Ce choix est-il lié au constat d’une tendance au déclin de la fréquentation de la bibliothèque ?
La bibliothèque de Saint-Rémy-de-Provence compte aujourd’hui 2 000 adhérents, sur 10 000 habitants. Nous n’avons donc pas à rougir de son taux de fréquentation. Ce qui nous a guidés, c’est vraiment l’intérêt de promouvoir et de rendre accessible la lecture. Depuis quelques années la bibliothèque travaille en partenariat étroit le Centre des monuments nationaux (CMN) autour du festival de la BD dont la ville est partenaire. D’où un point de départ de la bibliothèque hors les murs dans ce cadre.
Pourquoi cette association ?
Nous avions l’habitude d’organiser des manifestations historico-culturelles en extérieur en lien avec le CMN qui, grâce au festival « Arelate, journées romaines d’Arles » et sur le site archéologique de Glanum – situé sur le territoire de la commune –, mène une action de sensibilisation des jeunes à l’Antiquité et à l’archéologie sous l’angle de la bande dessinée.

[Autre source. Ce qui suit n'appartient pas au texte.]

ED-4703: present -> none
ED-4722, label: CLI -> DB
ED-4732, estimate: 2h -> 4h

Constatant le succès de l’initiative avec le Forum de la BD, j’ai donc demandé aux services de la bibliothèque d’étendre l’expérience sur l’ensemble de la saison estivale et de se délocaliser totalement, hors événement culturel. Nous avons ainsi réalisé sept séances, entre juillet et août, et reçu, le matin ou l’après-midi, une trentaine de personnes par demi-journée, soit près de 300 visiteurs – un chiffre très significatif. Cela a vraiment été très bien perçu par le public.

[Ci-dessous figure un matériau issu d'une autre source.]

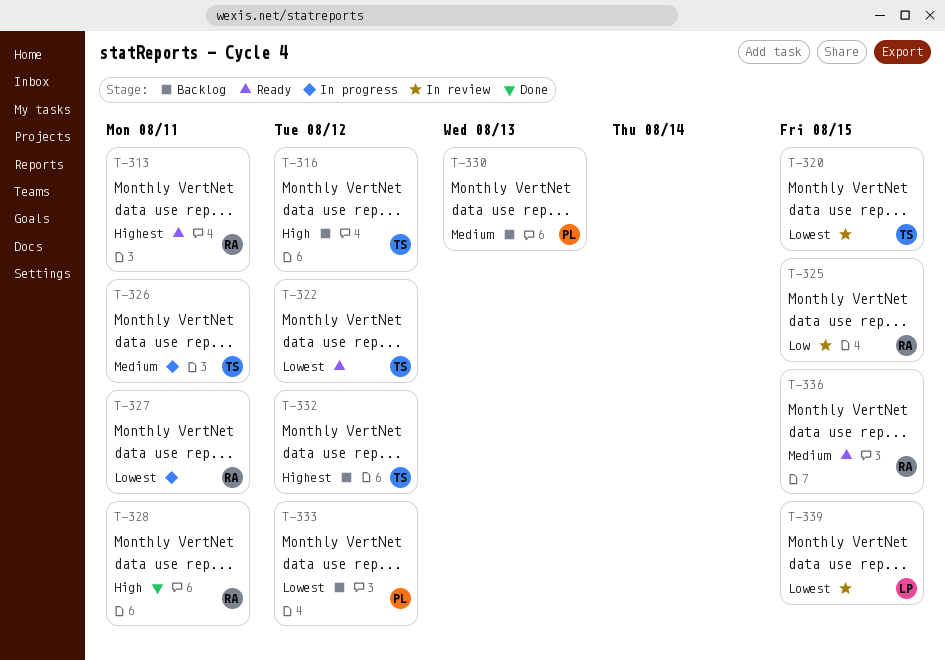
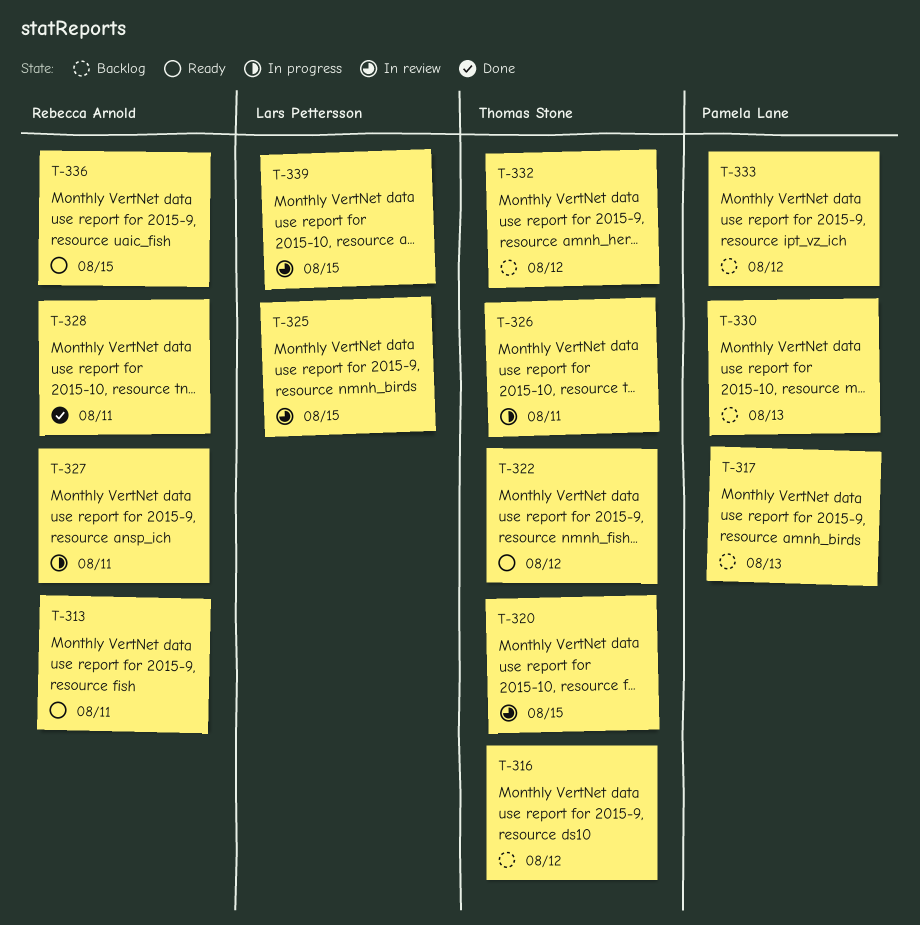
T-317: none -> present
T-325, owner: Rebecca Arnold -> Lars Pettersson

Quel type de documents mettez-vous à disposition ?
Mangas, BD, revues, livres pour enfants, albums cartonnés…, les documents proposés étaient bien entendu adaptés au plein air. Pour cette première édition, nous avons même proposé des jeux prêtés par la Bibliothèque départementale.
Ce moment présente aussi l’avantage de pouvoir informer sur le principe de la bibliothèque, sur ses différents dispositifs : les temps de contes pour les tout-petits, dits « bébés-lecteurs », le café numérique pour se familiariser aux nouvelles technologies, les conférences, expositions, séances de dédicace d’auteurs, le portage à domicile… Beaucoup ne connaissent ni l’existence de la bibliothèque ni même le principe de l’emprunt de livres.
Menez-vous d’autres actions hors les murs ?
Le but est de développer le service public de proximité. Tout comme pour la biennale “G Graine” où ce ne sont pas les habitants qui viennent dans les lieux de culture mais les artistes qui s’adressent à eux, dans l’espace public (cf. « Portrait culturel » de Saint-Rémy-de-Provence), l’idée est de se déplacer, d’aller à la rencontre des gens, là où ils vivent. La même volonté est à la source de la récente création de l’Artothèque, qui permet d’accrocher chez soi des œuvres de créateurs de la région.
A-t-il été difficile de convaincre le personnel de la bibliothèque ?
Aucunement. Je dispose d’une équipe remarquable, cinq agents très motivés et toujours partant pour des expérimentations. La bibliothèque estivale hors les murs a été vécu par eux comme une véritable une bouffée d’air.